Saved data entries
····················
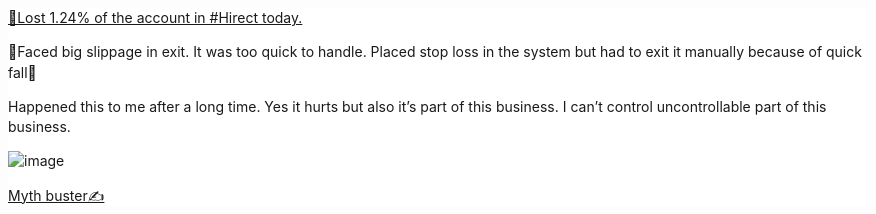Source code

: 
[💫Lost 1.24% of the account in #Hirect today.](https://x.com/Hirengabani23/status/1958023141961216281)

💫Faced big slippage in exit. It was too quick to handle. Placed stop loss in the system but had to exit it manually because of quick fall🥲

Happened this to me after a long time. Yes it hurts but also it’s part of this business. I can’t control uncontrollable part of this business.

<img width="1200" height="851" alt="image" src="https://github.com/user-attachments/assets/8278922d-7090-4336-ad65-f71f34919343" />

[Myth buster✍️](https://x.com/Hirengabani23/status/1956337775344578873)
····················
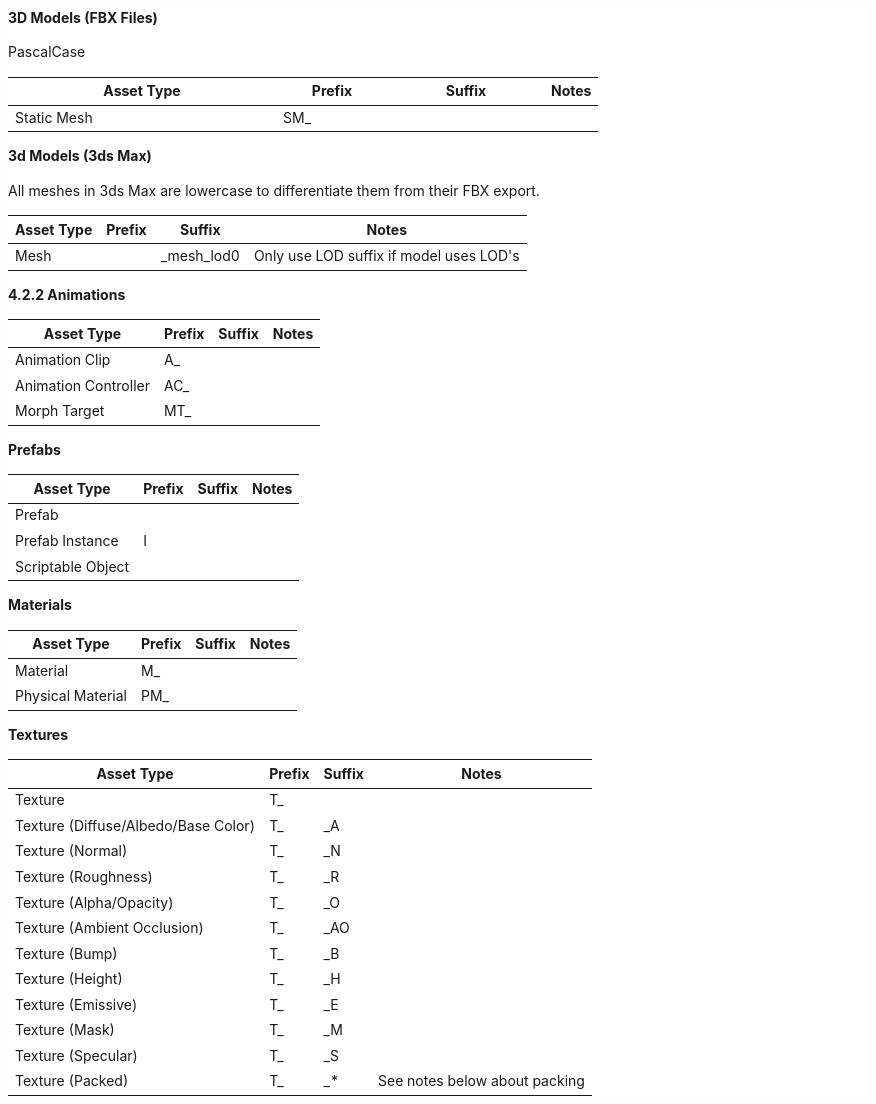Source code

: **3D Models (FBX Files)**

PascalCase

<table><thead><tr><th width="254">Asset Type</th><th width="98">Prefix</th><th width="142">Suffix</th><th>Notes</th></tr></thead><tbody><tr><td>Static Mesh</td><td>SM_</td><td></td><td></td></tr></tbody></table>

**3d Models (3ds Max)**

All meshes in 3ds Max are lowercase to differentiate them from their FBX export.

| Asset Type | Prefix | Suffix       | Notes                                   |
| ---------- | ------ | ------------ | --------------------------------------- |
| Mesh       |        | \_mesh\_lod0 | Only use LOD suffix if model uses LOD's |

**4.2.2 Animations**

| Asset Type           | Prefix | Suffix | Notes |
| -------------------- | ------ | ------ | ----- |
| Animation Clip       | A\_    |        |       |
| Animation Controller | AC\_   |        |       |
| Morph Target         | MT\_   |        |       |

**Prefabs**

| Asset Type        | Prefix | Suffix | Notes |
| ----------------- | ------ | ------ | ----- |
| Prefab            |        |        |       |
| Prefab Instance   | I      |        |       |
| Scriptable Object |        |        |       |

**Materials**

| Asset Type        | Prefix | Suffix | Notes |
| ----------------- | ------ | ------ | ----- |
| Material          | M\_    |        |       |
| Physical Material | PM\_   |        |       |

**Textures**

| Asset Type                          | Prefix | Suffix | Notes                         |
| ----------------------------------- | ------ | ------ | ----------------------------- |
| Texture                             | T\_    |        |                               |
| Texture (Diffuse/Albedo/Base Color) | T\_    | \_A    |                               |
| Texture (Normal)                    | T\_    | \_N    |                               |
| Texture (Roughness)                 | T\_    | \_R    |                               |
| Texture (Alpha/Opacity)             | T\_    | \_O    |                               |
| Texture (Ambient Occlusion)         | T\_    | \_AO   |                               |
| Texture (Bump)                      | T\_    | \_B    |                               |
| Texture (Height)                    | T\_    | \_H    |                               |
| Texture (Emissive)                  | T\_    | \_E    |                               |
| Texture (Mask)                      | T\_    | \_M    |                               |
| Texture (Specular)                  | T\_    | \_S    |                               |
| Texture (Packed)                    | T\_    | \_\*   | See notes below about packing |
····················
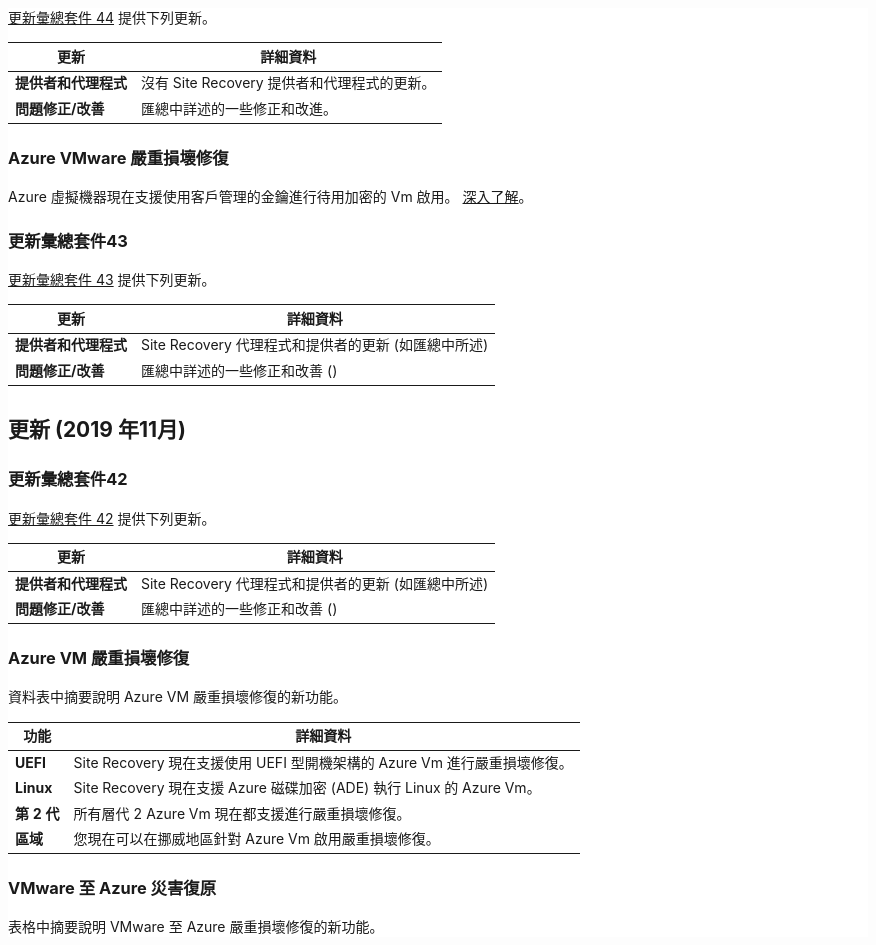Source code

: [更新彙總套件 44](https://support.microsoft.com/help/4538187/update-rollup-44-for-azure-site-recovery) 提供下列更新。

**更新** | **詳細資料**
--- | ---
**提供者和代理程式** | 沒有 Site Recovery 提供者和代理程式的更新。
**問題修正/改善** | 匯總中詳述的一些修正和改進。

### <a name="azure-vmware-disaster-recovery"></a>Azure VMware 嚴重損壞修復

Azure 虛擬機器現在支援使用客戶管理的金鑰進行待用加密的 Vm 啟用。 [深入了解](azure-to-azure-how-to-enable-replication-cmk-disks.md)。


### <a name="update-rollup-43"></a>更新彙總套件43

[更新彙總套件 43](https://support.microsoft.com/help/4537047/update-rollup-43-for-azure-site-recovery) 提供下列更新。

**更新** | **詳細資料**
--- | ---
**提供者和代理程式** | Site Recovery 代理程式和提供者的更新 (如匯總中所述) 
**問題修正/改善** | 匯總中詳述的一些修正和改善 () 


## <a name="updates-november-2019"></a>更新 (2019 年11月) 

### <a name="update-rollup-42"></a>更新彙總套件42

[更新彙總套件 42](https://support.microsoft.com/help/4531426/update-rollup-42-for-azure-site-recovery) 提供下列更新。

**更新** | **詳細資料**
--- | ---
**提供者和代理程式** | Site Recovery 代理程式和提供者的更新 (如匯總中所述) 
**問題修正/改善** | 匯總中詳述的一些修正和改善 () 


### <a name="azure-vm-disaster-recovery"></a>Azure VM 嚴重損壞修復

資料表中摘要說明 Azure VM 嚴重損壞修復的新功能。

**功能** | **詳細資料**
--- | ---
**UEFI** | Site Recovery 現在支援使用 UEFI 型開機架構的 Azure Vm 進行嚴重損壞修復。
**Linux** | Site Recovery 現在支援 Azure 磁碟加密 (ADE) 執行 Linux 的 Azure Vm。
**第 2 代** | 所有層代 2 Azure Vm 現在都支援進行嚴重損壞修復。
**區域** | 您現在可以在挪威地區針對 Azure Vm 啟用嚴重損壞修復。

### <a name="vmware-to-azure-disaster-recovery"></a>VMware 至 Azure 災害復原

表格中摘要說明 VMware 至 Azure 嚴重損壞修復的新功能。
····················
▸ **Required action**: Copy all lines from the data above that contain the word "Type".

▸ **Answer box**:
<table><thead><tr><th width="254">Asset Type</th><th width="98">Prefix</th><th width="142">Suffix</th><th>Notes</th></tr></thead><tbody><tr><td>Static Mesh</td><td>SM_</td><td></td><td></td></tr></tbody></table>
| Asset Type | Prefix | Suffix       | Notes                                   |
| Asset Type           | Prefix | Suffix | Notes |
| Asset Type        | Prefix | Suffix | Notes |
| Asset Type        | Prefix | Suffix | Notes |
| Asset Type                          | Prefix | Suffix | Notes                         |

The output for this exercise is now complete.